İçel Sanat Kulübü bünyesinde, tarih kurulu olarak düzenleyip yürüttüğümüz 100. Yılında Cumhuriyetimiz adlı sempozyumumuzu tamamladıktan sonra çeşitli kentlerden davet ettiğimiz akademisyenlerle bir tarih gezisi gerçekleştirdik. Sempozyumda; tarihsel bir gelişim çerçevesinde Mersin’i ele alarak yapılan konuşmalar doğrultusunda, geç antik döneme tarihlenen Uzuncaburç, katmanlar halinde şekillenen bu kentin köklü tarihini gözler önüne sermekteydi.
Mersin Üniversitesi Arkeoloji Bölümü tarafından kazılan bu alanda yine bu bölümde çalışmalarını sürdüren doktora öğrencileri bize eşlik etti ve kazının tüm aşamalarını bir bir anlattı. Kazıda bulunan, uzun ve meşakkatli çalışmalar sonucunda restore edilmekte olan kule; tarihte, bu kadar iyi korunmuş olmasının yanı sıra coğrafi anlamda da iyi konumlandırılmış olmasıyla dikkat çekmekteydi. M.Ö 3000 yıllarını kapsayan dönemde, bu bölgede Olba Krallığı’nın, sığınma amaçlı kullandığı ve önemli kararların alınması için kullanıldığı bir yer olarak bu kulenin çok önemli bir bulgu olduğunu da belirtmeliyim.
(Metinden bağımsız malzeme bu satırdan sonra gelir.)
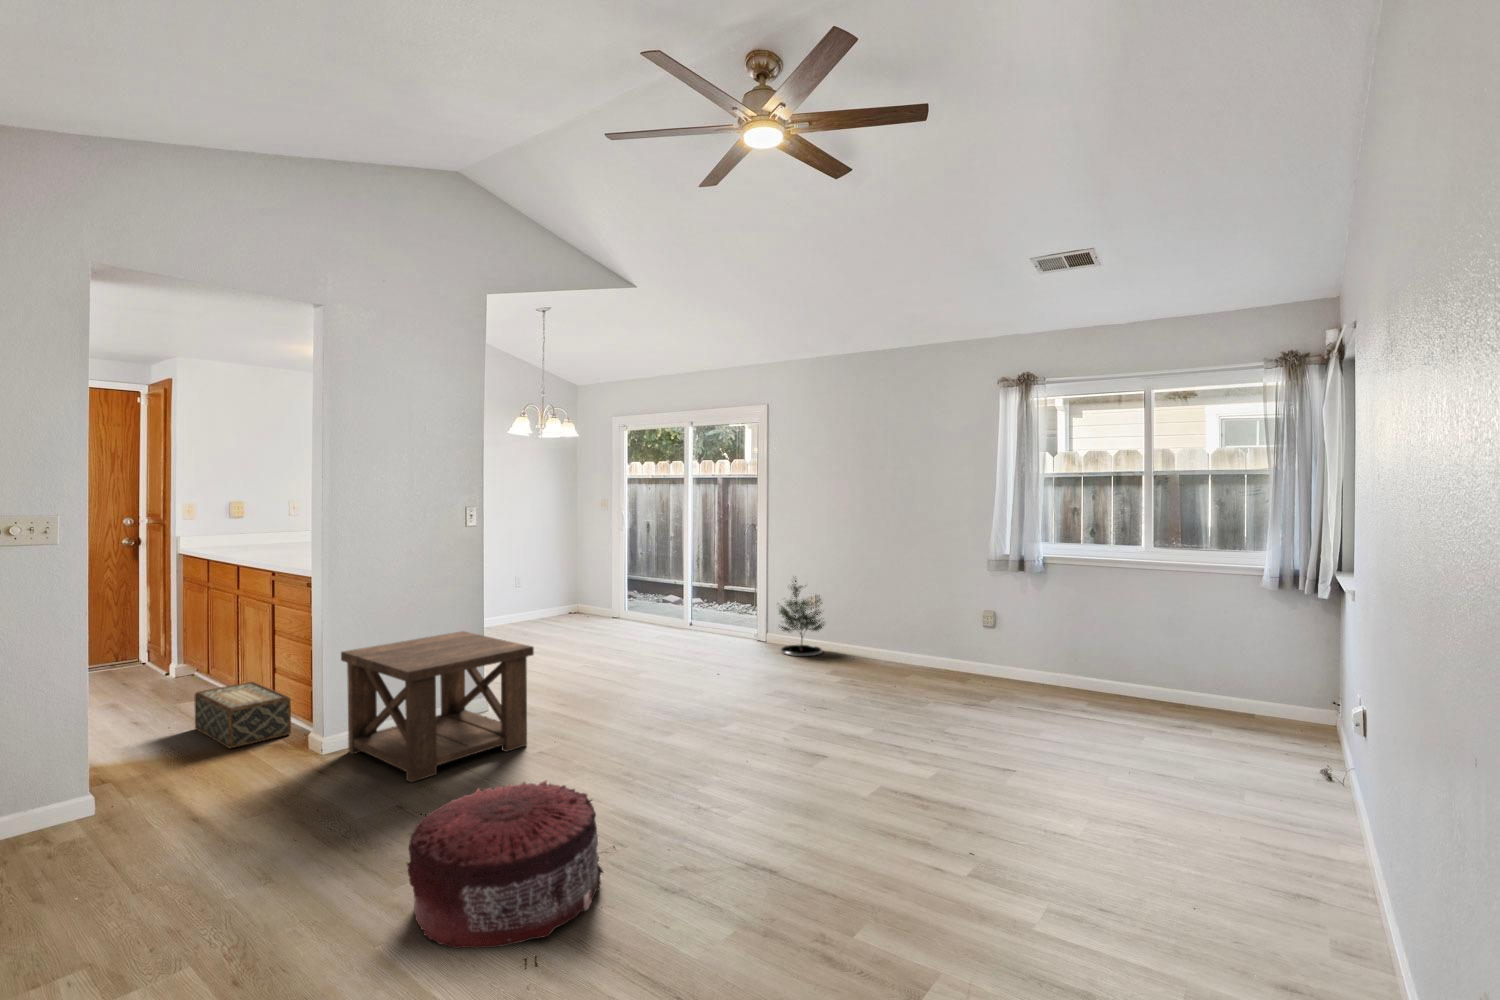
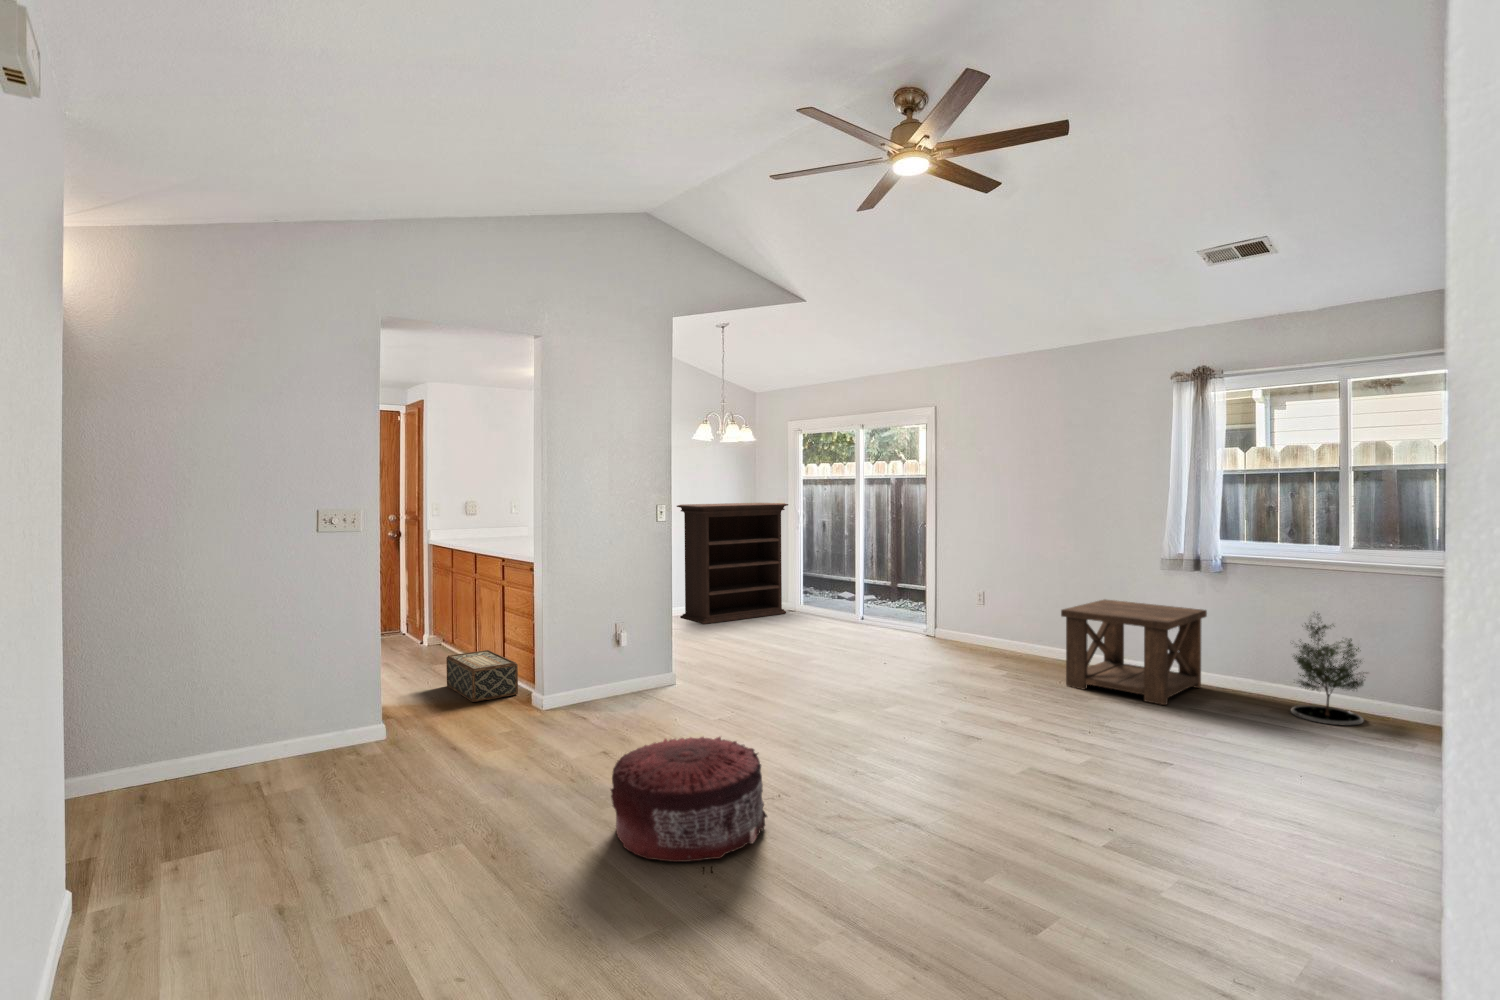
bookshelf: none [490,503,613,635] -> present [677,503,788,624]
potted tree: present [778,580,824,656] -> present [1291,614,1364,726]
side table: present [341,631,534,782] -> present [1061,600,1207,705]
Kazıda aynı zamanda tapınakların da çok önemli bir yer tuttuğunu görmekteyiz. Bu alanda iki ayrı tapınak, oldukça ihtişamlı bir şekilde karşımıza çıktı. Korint başlıklı sütunların pek çoğu son derece iyi durumda. Üstelik Anadolu tarihinin en iyi korunmuş antik tiyatrosunun da burada olması, bu bölgeye çok daha büyük bir anlam yüklemekte...
Uzuncaburç’ta yapılan kazı ve restorasyonun, içinde bulunduğumuz dönemdeki sanat tarihi ortamına etkisi için de bir sanat tarihçi olarak bir hayli olumlu şeyler söyleyebilirim. Olba halkının kurmuş olduğu bu yerleşim yerindeki yapıların restorasyonu, aslına uygun bir biçimde yapılmakta. Restorasyonun bir kısmı bitmiş durumda ve yerleşim yerindeki evlerin, kaldırımlarıyla ve yollarıyla birlikte restore edilmesi, tam olarak bu işin doğru yapıldığını göstermektedir. Eminim ki bu kazı tamamlandıktan sonra; Silifke sınırları içinde kalan bu bölge, tarihi turistik açıdan, Türkiye’de son derece büyük bir yankı uyandıracak.
Sempozyum için farklı kentlerden gelen akademisyenlerin de büyük ilgisini çeken bu gezi, sonrasında kız kalesi ziyaretiyle sona erdi. İçel Sanat Kulübü tarih kurulu olarak, yapılan bu çalışmaların, sempozyum ile sınırlı kalmayıp devamının geleceğini de belirtmekten onur duyarız.